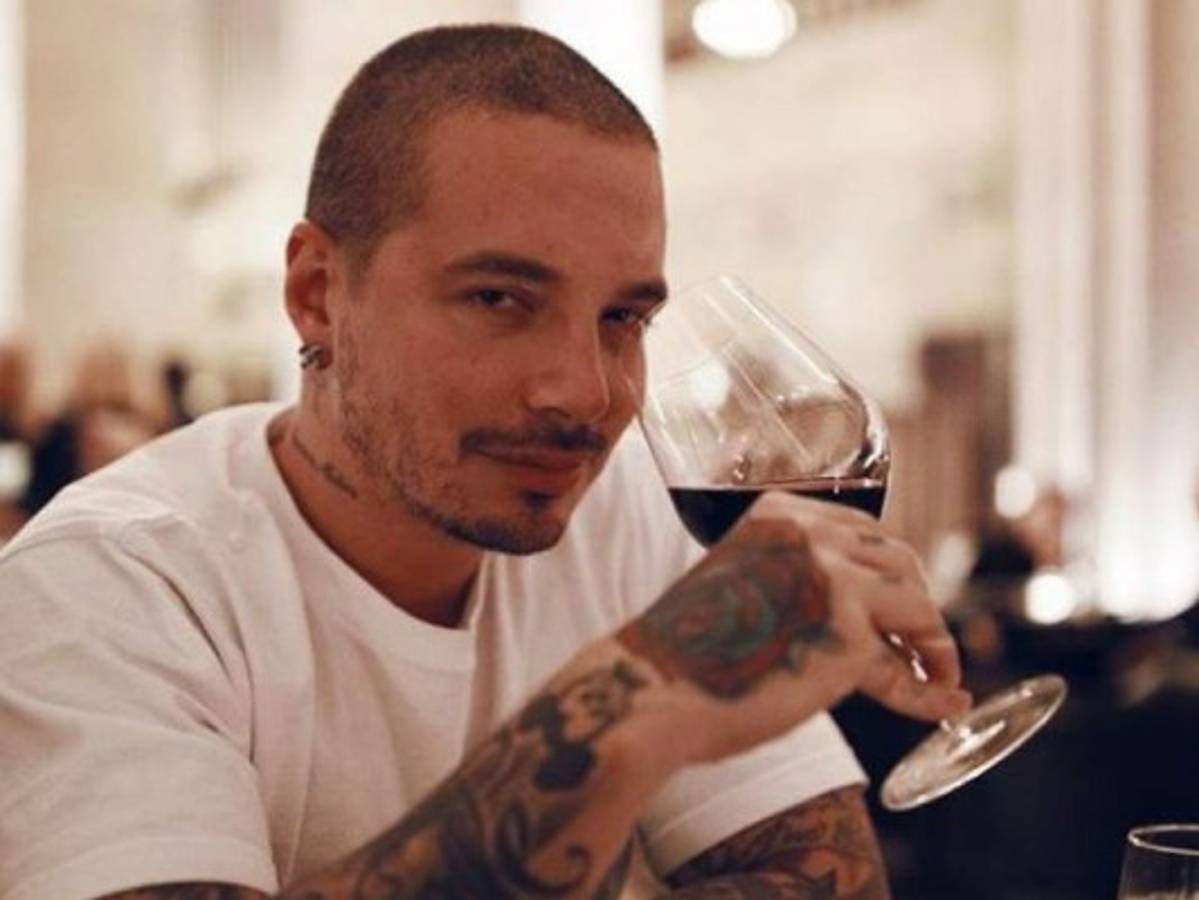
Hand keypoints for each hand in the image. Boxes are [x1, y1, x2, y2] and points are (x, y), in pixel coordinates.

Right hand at [618, 490, 970, 764]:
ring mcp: (832, 573)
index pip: (859, 530)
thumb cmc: (688, 656)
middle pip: (896, 556)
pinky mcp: (851, 627)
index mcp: (776, 514)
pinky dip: (933, 681)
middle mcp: (808, 532)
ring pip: (916, 595)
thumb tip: (861, 622)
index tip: (894, 608)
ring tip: (934, 674)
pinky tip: (946, 702)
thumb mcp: (743, 589)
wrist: (656, 690)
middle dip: (914, 601)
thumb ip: (793, 584)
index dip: (884, 572)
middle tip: (917, 646)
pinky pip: (912, 654)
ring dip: (932, 639)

◇ ◇ ◇ ◇ ◇

§ What is required: Output each record verbatim and leave out its pictures.

§ Your response:
Hand keypoints for each hand in the image. Boxes are [x1, y1, x2, y2] and points are (x, y), in pixel coordinates.

Right hand at [618, 490, 970, 764]:
ring mcp: (832, 573)
index pip: (859, 530)
thumb cmc: (688, 656)
middle pip: (896, 556)
pinky mcp: (851, 627)
index mcp: (776, 514)
pinky dip: (933, 681)
middle mcp: (808, 532)
ring pip: (916, 595)
thumb tip: (861, 622)
index tip: (894, 608)
ring tip: (934, 674)
pinky tip: (946, 702)
thumb mcp: (743, 589)
wrist: (656, 690)
middle dip: (914, 601)
thumb ip: (793, 584)
index dip: (884, 572)
middle tip: (917, 646)
pinky pip: (912, 654)
ring dip: (932, 639)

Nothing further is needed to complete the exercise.